At the current rate of prison growth, it is wholly unrealistic to think we can build enough prisons to house all inmates. Even the record prison construction of the 1980’s moved at a glacial pace compared to the rising prison population. In 1989, prison cell space increased by 5.5 percent, but the states’ prison population rose 7.4 percent.
Prison officials could learn a lot from a 10-minute conversation with any New York renter. The answer cannot be simply to rent or build more room into the system; prisons must make efficient use of limited space. There are tens of thousands of prisoners over 65 years of age, many older than 80. By 2001, there will be 125,000 older prisoners. These are the broken men and women of another era who occupy space that should house younger, more dangerous prisoners.

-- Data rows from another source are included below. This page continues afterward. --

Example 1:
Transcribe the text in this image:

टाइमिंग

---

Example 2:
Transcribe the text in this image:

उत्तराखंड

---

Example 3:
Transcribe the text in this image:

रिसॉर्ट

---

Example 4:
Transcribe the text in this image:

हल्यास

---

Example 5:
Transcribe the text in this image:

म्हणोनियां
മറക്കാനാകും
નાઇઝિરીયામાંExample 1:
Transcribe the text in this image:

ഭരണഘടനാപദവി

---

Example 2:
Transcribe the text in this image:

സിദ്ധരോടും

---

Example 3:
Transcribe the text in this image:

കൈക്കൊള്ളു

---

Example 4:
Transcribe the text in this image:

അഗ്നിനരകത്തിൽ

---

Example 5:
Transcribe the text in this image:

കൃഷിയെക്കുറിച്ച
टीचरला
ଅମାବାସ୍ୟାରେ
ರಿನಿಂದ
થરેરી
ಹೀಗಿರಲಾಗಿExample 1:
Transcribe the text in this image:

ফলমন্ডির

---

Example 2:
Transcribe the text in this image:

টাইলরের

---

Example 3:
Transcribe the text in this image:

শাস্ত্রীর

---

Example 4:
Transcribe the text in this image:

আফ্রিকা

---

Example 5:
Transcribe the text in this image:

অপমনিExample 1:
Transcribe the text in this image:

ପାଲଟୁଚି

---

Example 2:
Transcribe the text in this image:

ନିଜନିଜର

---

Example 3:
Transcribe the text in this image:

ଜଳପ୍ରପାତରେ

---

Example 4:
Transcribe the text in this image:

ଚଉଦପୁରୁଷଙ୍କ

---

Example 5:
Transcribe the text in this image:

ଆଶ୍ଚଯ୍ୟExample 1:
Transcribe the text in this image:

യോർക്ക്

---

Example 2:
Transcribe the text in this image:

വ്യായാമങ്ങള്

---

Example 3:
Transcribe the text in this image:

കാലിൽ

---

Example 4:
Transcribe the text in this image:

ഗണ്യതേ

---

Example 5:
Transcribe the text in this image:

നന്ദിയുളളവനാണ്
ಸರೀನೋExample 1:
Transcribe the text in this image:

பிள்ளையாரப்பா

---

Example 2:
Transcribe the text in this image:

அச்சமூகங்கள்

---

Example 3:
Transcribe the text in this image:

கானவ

Many of these low-risk prisoners could be easily placed into alternative incarceration. Most states spend an average of $65 a day on housing an inmate. Electronic bracelets can monitor a prisoner at home for roughly $8 a day. Parole supervision costs an average of 99 cents a day. Unfortunately, sheriffs are using profit, not the risk a prisoner poses to society, as the criterion for allocating cell space. The result can be the release from local jails of dangerous prisoners, who go on to commit new offenses, at an average cost to the judicial system of $340,000 a case.
So prison systems continue to feed the exorbitant rental market. The only question is: Can they continue? California’s citizens recently sent prison tax proposals to a resounding defeat, and the reaction of politicians around the country can only be described as Pavlovian. They will continue to appropriate emergency funds to carry the system over year by year rather than face public wrath about taxes. Meanwhile, rental fees are rising, and every minute four new prisoners line up for cells. Jonathan Turley is associate professor of law and director of the project for older prisoners, at Tulane University in New Orleans.